正確な測定は、すべての産業プロセスやシステムの基本要素であり、高品質の製品やサービスを提供するためには欠かすことができません。計測器に関して言うと、定期的に校正を行うことが、電気あるいは電子機器や設備の監視、測定、試験に使用する機器の信頼性を確認する唯一の手段です。

校正は、測定値を既知の基準値と比較するプロセスです。国内及び国際規格に対する校正の有効なトレーサビリティは、承認プロセスや『ISO 9001:2015 品質マネジメントシステム - 要求事項』や『ISO 9002:2016 品質マネジメントシステム - ISO 9001:2015の適用に関する指針』などの品質規格との親和性を確保するために重要です。

また、トレーサビリティは、ある機器がどの国家規格や国際規格に照らしたものかを表明するものです。計測機器は、国際規格や国内規格が頂点にある一種のヒエラルキーを形成しています。

トレーサビリティの確立

校正ラボラトリは、自身の測定標準と測定器の国際単位系[SI]に対するトレーサビリティを、一次標準にリンクする校正、または比較の切れ目のない連鎖によって確立する必要があります。測定のトレーサビリティは、SI 単位に厳密には基づかないけれども、比率または定義によって導出できて 、すべての使用者が合意したコンセンサス規格に対しても確立することができます。

ISO 9001 や ISO 9002 の品質マネジメントシステムと適合するためには、測定値が国家規格に対してトレーサブルでなければならない場合があり、またこれらの測定の不確かさについて、すべてのプロセスが制御下にあり、指定された要求事項内で製品が機能し適合することが保証できるというレベルで知る必要があります。

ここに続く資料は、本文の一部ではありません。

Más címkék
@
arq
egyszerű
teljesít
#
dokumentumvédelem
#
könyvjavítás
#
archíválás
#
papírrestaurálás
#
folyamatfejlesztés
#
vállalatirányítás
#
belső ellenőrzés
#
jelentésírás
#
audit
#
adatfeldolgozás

校正証明書は、企業が宣言した品質保証レベルに裏付けを与えるために、機器の適切な校正を実施していることを証明するものです。

校正に測定不確かさが記載されていなければ、完全とは言えません。『ISO/IEC 17025:2017 試験所及び校正機関の能力に関する一般要求事項』は、国際的に合意された方法によって算出された測定不確かさを全ての校正証明書に示さなければならないとしています。また、証明書には国家規格に対するトレーサビリティを示すとともに、使用した試験、試験した製品、採用した試験方法の表示も必要です。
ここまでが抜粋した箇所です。